Transcribed page contents:
[Start of Attachment]

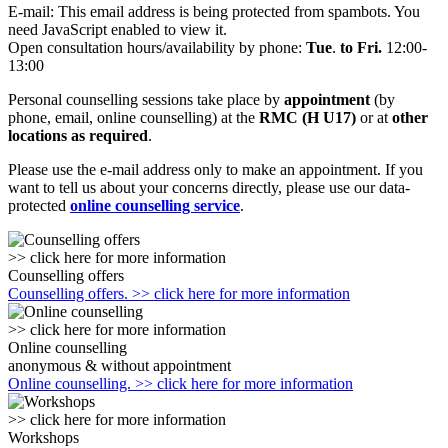
E-mail:
This email address is being protected from spambots. You
need JavaScript enabled to view it.
Open consultation hours/availability by phone:
Tue
.
to Fri.
12:00-
13:00
Personal counselling sessions take place by
appointment
(by
phone, email, online counselling) at the
RMC (H U17)
or at
other
locations as required
.
Please use the e-mail address only to make an appointment. If you
want to tell us about your concerns directly, please use our data-
protected
online counselling service
.
>> click here for more information
Counselling offers
Counselling offers. >> click here for more information
>> click here for more information
Online counselling
anonymous & without appointment
Online counselling. >> click here for more information
>> click here for more information
Workshops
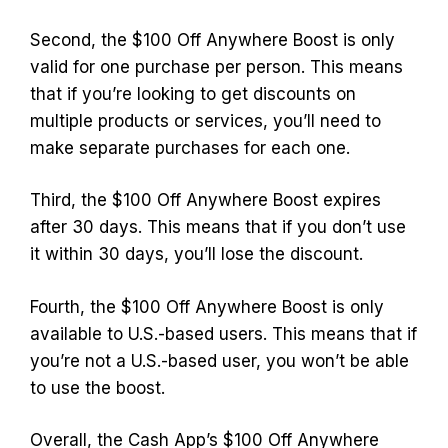
Second, the $100 Off Anywhere Boost is only
valid for one purchase per person. This means
that if you’re looking to get discounts on
multiple products or services, you’ll need to
make separate purchases for each one.
Third, the $100 Off Anywhere Boost expires
after 30 days. This means that if you don’t use
it within 30 days, you’ll lose the discount.
Fourth, the $100 Off Anywhere Boost is only
available to U.S.-based users. This means that if
you’re not a U.S.-based user, you won’t be able
to use the boost.
Overall, the Cash App’s $100 Off Anywhere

[End of Attachment]

Your answer must be an exact repeat of the records above, with no pictures in it.

E-mail:
This email address is being protected from spambots. You
need JavaScript enabled to view it.
Open consultation hours/availability by phone:
Tue
.
to Fri.
12:00-
13:00
Personal counselling sessions take place by
appointment
(by
phone, email, online counselling) at the
RMC (H U17)
or at
other
locations as required
.
Please use the e-mail address only to make an appointment. If you
want to tell us about your concerns directly, please use our data-
protected
online counselling service
.
>> click here for more information
Counselling offers
Counselling offers. >> click here for more information
>> click here for more information
Online counselling
anonymous & without appointment
Online counselling. >> click here for more information
>> click here for more information
Workshops
Second, the $100 Off Anywhere Boost is only
valid for one purchase per person. This means
that if you’re looking to get discounts on
multiple products or services, you’ll need to
make separate purchases for each one.
Third, the $100 Off Anywhere Boost expires
after 30 days. This means that if you don’t use
it within 30 days, you’ll lose the discount.
Fourth, the $100 Off Anywhere Boost is only
available to U.S.-based users. This means that if
you’re not a U.S.-based user, you won’t be able
to use the boost.
Overall, the Cash App’s $100 Off Anywhere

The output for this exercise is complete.